===== EXCERPTED RECORDS =====

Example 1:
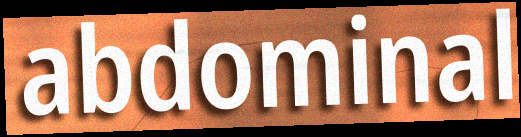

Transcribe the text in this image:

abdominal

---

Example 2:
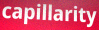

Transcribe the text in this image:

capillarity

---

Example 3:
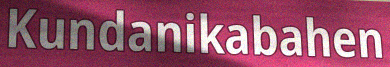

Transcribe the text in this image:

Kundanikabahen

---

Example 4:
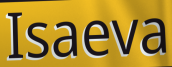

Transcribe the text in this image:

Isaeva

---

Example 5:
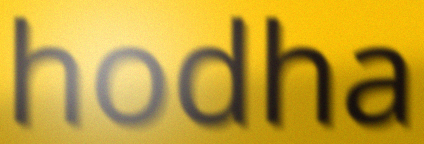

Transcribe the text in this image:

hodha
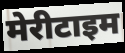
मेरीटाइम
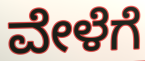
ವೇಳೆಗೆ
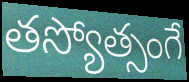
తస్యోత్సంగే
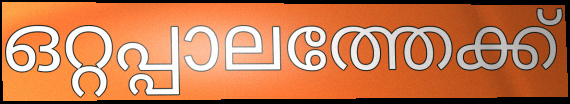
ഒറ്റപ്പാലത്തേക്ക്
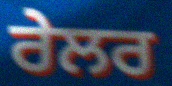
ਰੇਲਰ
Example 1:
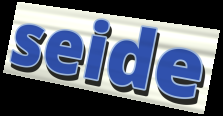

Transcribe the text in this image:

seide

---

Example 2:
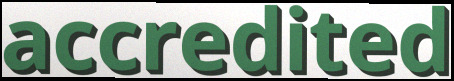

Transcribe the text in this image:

=====

For the records above, give every line again exactly and skip the pictures.

Example 1:

Transcribe the text in this image:

abdominal

---

Example 2:

Transcribe the text in this image:

capillarity

---

Example 3:

Transcribe the text in this image:

Kundanikabahen

---

Example 4:

Transcribe the text in this image:

Isaeva

---

Example 5:

Transcribe the text in this image:

hodha
मेरीटाइम
ವೇಳೆಗೆ
తస్యోత్సంగే
ഒറ്റപ്പാലത്തേക്ക്
ਰੇਲਰ
Example 1:

Transcribe the text in this image:

seide

---

Example 2:

Transcribe the text in this image:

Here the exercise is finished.